The median farm is 6,200 stock units. For comparison purposes, we have assumed the top 20% farm is the same size. In reality the top 20% farm size is 6,500 stock units. Income has increased by $26 per SU from the previous year’s $118 to $144 (+22%). Income = $654/Ha. Farm working expenses increased by $7 to $82 per SU (+9%). Farm working expenses = $385/Ha.

With increased income and an increase in expenses, the farm surplus before debt servicing increased by $16 to $59 per SU (+37%). Farm surplus = $278/Ha.

The median debt loading per stock unit for those properties with debt increased to $266 per SU (+$18/SU).
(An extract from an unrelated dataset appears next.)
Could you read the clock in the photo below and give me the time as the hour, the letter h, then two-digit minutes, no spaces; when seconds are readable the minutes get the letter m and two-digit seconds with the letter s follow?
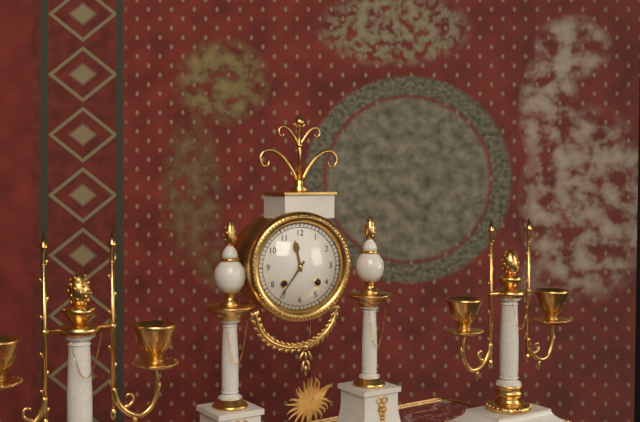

For the median property of 6,200 stock units debt loading is $1,650,000.

The Magic index (Farm Working Expenses plus Interest and Rent compared to gross farm income) for the top 20% of farmers is 57% and the median farm is 68%. A ratio below 75% really allows financial progress to be made because there is sufficient surplus in the business to reinvest and have the ability to repay debt.

The 2022 year was a year of financial progress for the vast majority of farmers.

Characteristics of Top 20% of Farmers:

- Earn more per stock unit from higher production levels and achieve higher value for most classes of livestock. Lambing %, +6% (132% compared to 126%), wool weights +0.60kg/SSU (5.22kg compared to 4.6kg), lamb and hogget price $12/head.

- Higher stocking rate/hectare.

- Spends similar per stock unit and therefore has much better efficiencies of production given higher production and income.

- Spends similar on fertiliser and repairs and maintenance per stock unit.

- Higher debt servicing and lease costs per stock unit ($14/SU but overall lower debt servicing % at 8% of income because of higher income (1% lower).

- Top performing farmers achieve a farm surplus 82% higher than the median farm (before debt servicing) (+$38/SU).

- Pay 12% more tax than the median group.

- The final result after all income and expenses, including personal drawings, capital expenditure and tax is $205,000 higher (+$33/SU) on the same scale of property.

- They pay off more debt and they have more debt per stock unit.

- Taxable income for the top 20% is 125% higher at $461,000 compared to the median taxable income of $205,000.